Published: 2023, Last Modified: 03 Feb 2024CCS 2023Readers: Everyone
Abstract: Machine learning models that use deep neural networks (DNNs) are vulnerable to backdoor attacks. An adversary carrying out a backdoor attack embeds a predefined perturbation called a trigger into a small subset of input samples and trains the DNN such that the presence of the trigger in the input results in an adversary-desired output class. Such adversarial retraining however needs to ensure that outputs for inputs without the trigger remain unaffected and provide high classification accuracy on clean samples. Existing defenses against backdoor attacks are computationally expensive, and their success has been demonstrated primarily on image-based inputs. The increasing popularity of deploying pretrained DNNs to reduce costs of re/training large models makes defense mechanisms that aim to detect 'suspicious' input samples preferable.

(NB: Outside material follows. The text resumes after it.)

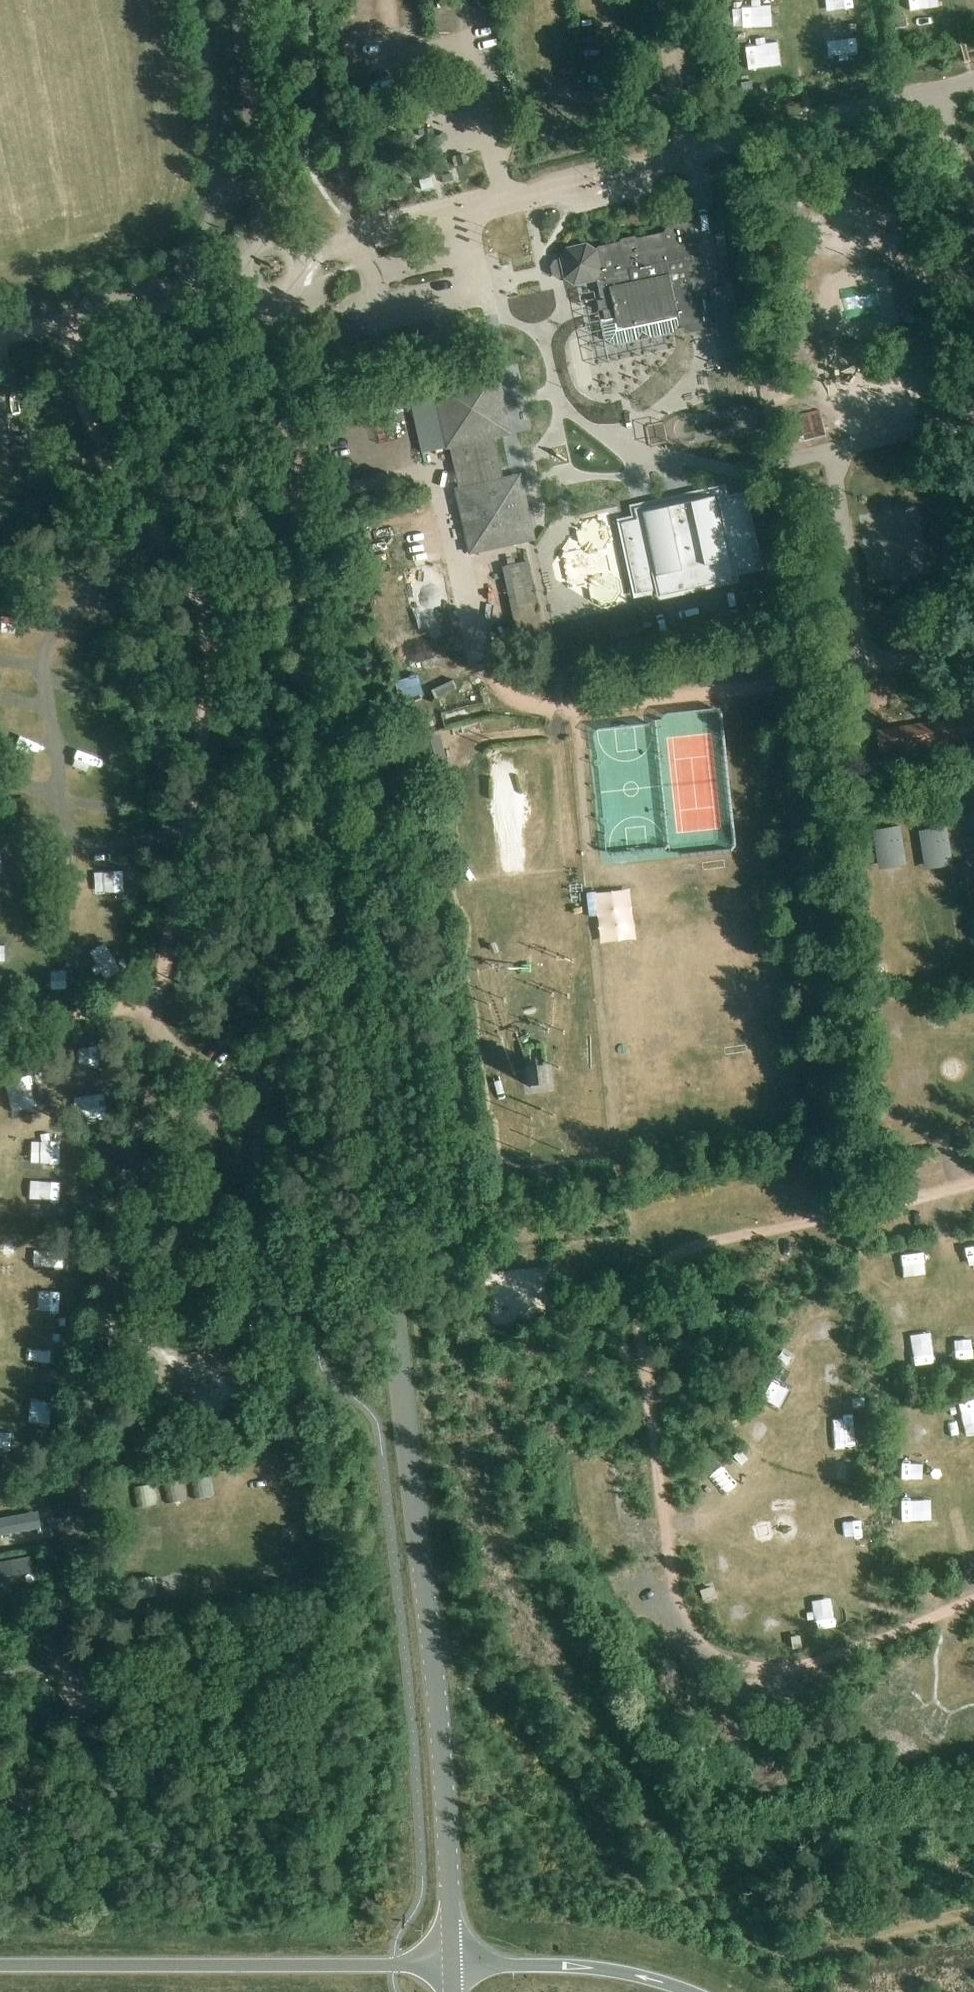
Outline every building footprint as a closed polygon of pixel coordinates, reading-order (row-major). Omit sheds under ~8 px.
[(728,36),(709,38),(712,64),(731,62),(728,36)] [(751,81),(740,83),(742,91),(752,89),(751,81)] [(453,156),(455,165),(466,162),(464,154),(453,156)] [(449,165),(447,158),(440,160),(442,168),(449,165)] [(739,321),(719,222),(717,223),(712,224),(719,258),(717,259),(723,286),(708,289),(716,326),(734,322),(739,321)] [(555,261),(553,263),(553,274),(558,277),(565,277),(574,283),(594,279),(596,276),(606,319),(601,320),(605,339),(614,344),(637,340),(642,331),(651,337),(674,332),(679,324),(690,331),(712,326),(705,294),(706,294),(698,254),(699,254),(694,227),(688,223),(669,227),(665,233),(638,239),(635,237),(622,240),(620,243),(598,248),(596,251),(587,244),(567,249),(561,259),(555,261)] [(612,365),(613,351),(597,350),(596,363),(612,365)] [(502,435),(509,424),(499,378),(488,371),(432,383),(446,447),(450,446),(459,487),(455,488),(469,553),(525,541),(532,530),(530,517),(522,513),(526,505),(522,483),(511,477),(503,478),(494,437),(502,435)] [(431,377),(406,382),(422,453),(446,447),(432,383),(431,377)] [(12,438),(4,399),(0,400),(0,441),(12,438)] [(15,437),(21,469),(34,467),(27,435),(15,437)] [(709,585),(735,579),(734,572),(760,567),(744,494),(726,498),(723,488),(633,507),(636,518),(620,521),(636,594),(659,589),(660,596),(687,590),(685,582),(707,577),(709,585)] [(501,567),(518,641),(544,636),(527,561),(501,567)] [(440,732),(413,739),(424,782),(450,776),(440,732)] [(901,827),(872,832),(877,860),(906,855),(901,827)] [(947,827),(918,832),(923,862),(952,857),(947,827)] [(49,1078),(65,1069),(52,1047),(37,1056),(49,1078)] [(962,1249),(973,1256),(973,1230),(962,1249)] [(958,1316),(958,1347),(973,1347),(973,1315),(958,1316)] [(783,1348),(777,1356),(788,1364),(794,1356),(783,1348)] [(863,1396),(853,1397),(853,1407),(864,1406),(863,1396)] [(742,1449),(734,1456),(741,1464),(749,1456),(742,1449)] [(873,1493),(864,1494),(864,1503),(874,1503),(873,1493)] [(51,1525),(40,1527),(41,1536),(53,1534),(51,1525)] [(43,1568),(35,1570),(38,1583),(46,1581),(43,1568)] [(703,1598),(714,1594),(711,1586),(700,1590),(703,1598)] [(792,1648),(802,1647),(800,1635),(791,1636),(792,1648)]
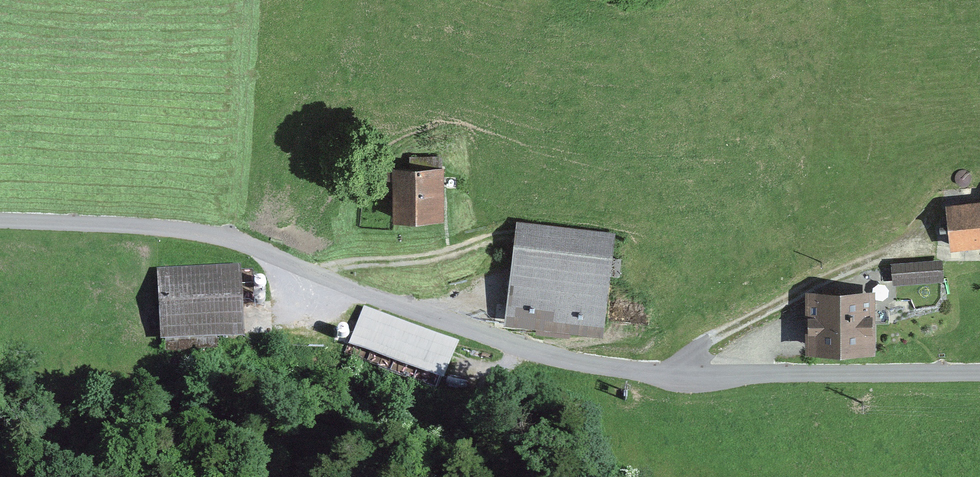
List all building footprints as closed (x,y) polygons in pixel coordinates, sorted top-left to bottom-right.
[(442,173),(394,175),(397,225),(445,222),(442,173)] [(949,207),(954,249),(979,246),(979,204),(949,207)] [(618,235),(517,225),(507,320),(608,331),(618,235)] [(948,259),(895,263),(896,285),(949,281),(948,259)] [(244,269),(161,273),(164,343),(247,339),(244,269)] [(876,292),(809,294),(811,355),(878,353),(876,292)] [(463,349),(366,311),(351,351),(447,388),(463,349)]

In this paper, we propose MDTD, a Multi-Domain Trojan Detector for DNNs, which detects inputs containing a Trojan trigger at testing time. MDTD does not require knowledge of trigger-embedding strategy of the attacker and can be applied to a pretrained DNN model with image, audio, or graph-based inputs. MDTD leverages an insight that input samples containing a Trojan trigger are located relatively farther away from a decision boundary than clean samples. MDTD estimates the distance to a decision boundary using adversarial learning methods and uses this distance to infer whether a test-time input sample is Trojaned or not. We evaluate MDTD against state-of-the-art Trojan detection methods across five widely used image-based datasets- CIFAR100, CIFAR10, GTSRB, SVHN, and Flowers102, four graph-based datasets- AIDS, WinMal, Toxicant, and COLLAB, and the SpeechCommand audio dataset. Our results show that MDTD effectively identifies samples that contain different types of Trojan triggers. We further evaluate MDTD against adaptive attacks where an adversary trains a robust DNN to increase (decrease) distance of benign (Trojan) inputs from a decision boundary. Although such training by the adversary reduces the detection rate of MDTD, this is accomplished at the expense of reducing classification accuracy or adversary success rate, thus rendering the resulting model unfit for use.